I guess God has other plans. The MRI showed that the tumor that had shrunk by 40% 8 weeks ago, has now increased in size by 20%. There is also another lesion that has remained unchanged. It's all a bit confusing, as there are two balls of active tumor, but since they came from the original tumor that Adam had removed, I guess some still consider that "one" tumor. We didn't quite understand that from the last two scans. Now we understand that there are actually two lesions we are dealing with, one of which has remained unchanged throughout the 12 weeks of treatment. The other one showed a good response on the first scan, but has now started fighting back and is growing again. I suppose it's good news overall. The tumor seems to be affected by the treatment, but apparently this dosage level just isn't going to cut it. So, Dr. Barbara has decided to increase Adam up to the maximum dosage. To put it bluntly, this sucks. It sucks on so many levels. Adam has been sailing along with no side effects up to this point. He would now be facing nearly double the dosage, which could start causing him problems. Most likely, he will begin to experience build-up of fluid in the brain leading to intracranial pressure. This would require him to be on a steroid to control the swelling. Also, he is already drinking 8 liters of water a day. At such a high dosage, he will most certainly need to drink a lot more. His urinary system is struggling to handle the amount of fluid, and he has developed a severe incontinence problem. It makes it extremely difficult to go anywhere, even with the aid of incontinence pads. It will probably get much worse once he is forced to increase his fluid intake. And the interruptions in the night will be more frequent. He's already very sleep-deprived, and is struggling to work as it is. He may not be able to continue working, which is something I can't even fathom right now. Having no income will definitely be a major problem.

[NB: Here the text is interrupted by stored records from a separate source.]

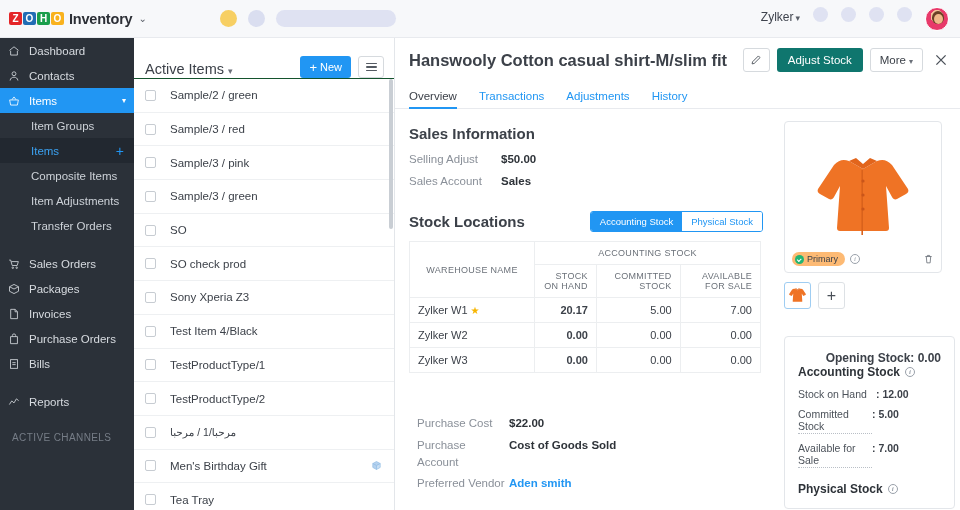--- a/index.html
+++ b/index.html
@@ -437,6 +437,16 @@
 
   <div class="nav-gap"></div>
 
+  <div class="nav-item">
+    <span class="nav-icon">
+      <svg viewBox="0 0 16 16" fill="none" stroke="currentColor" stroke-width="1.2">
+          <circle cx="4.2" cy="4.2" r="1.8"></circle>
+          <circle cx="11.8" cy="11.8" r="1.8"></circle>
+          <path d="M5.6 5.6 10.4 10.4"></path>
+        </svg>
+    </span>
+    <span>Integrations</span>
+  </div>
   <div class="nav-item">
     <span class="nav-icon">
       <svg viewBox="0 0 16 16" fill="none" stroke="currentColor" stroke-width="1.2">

Because Adam's blood work had become so consistant, we had been able to draw and deliver blood only twice a week. Now that will be bumped up to three runs a week again. We haven't even received our first invoice from the hospital for the last two months of bloodwork. I shudder at the thought of how high our tab is getting at the diagnostic center. Also, our schedule is going to change. This terrifies me. The past two months have been grueling, but we've been managing. We rely on an awful lot of people for help, and without them I would have crumbled by now. I feel like I've reached the point where I am doing the most I can possibly do. But, now with the dosage increase I will now have to prep and change bags three times a day instead of two. I was playing around with our schedule yesterday, and it is going to be incredibly hard. Adam will need to come off at 6:30am. I will have to draw blood at 8:00am, and have him hooked back up immediately to start infusing as close to 8:00 as possible. He will need to be disconnected again at 2:30pm, which means I will be unable to take the kids out in the afternoon. Forget soccer, no playgroup, no park. Then the third change will be at 10:30pm. He won't stop his evening infusion before 10:30, so I'll have to stay awake so I can disconnect him then. Then it'll take me about a half-hour to prep and reconnect him, which he can be asleep for. But, I won't be able to go to bed before 11:00pm, which is really pushing it for me. Especially since I'll have to be up and at 'em before 6:30am to start the process all over again. It's going to be extremely challenging and I'm not looking forward to a year of this new schedule.
A friend wrote in an email recently that many people believe that God never gives us more than we can handle. This is our cross, but by that thinking, it's a cross that Adam and I should be able to bear. But, that isn't exactly true. What about Jesus's own cross? He couldn't handle it. He fell three times trying to carry it, and He was unable to do so. Without Simon of Cyrene's help, He would not have gotten that cross up the hill to Calvary. God does in fact give us crosses we can't bear. I can't understand why, but I don't understand most of what God does. That's what makes him so amazing.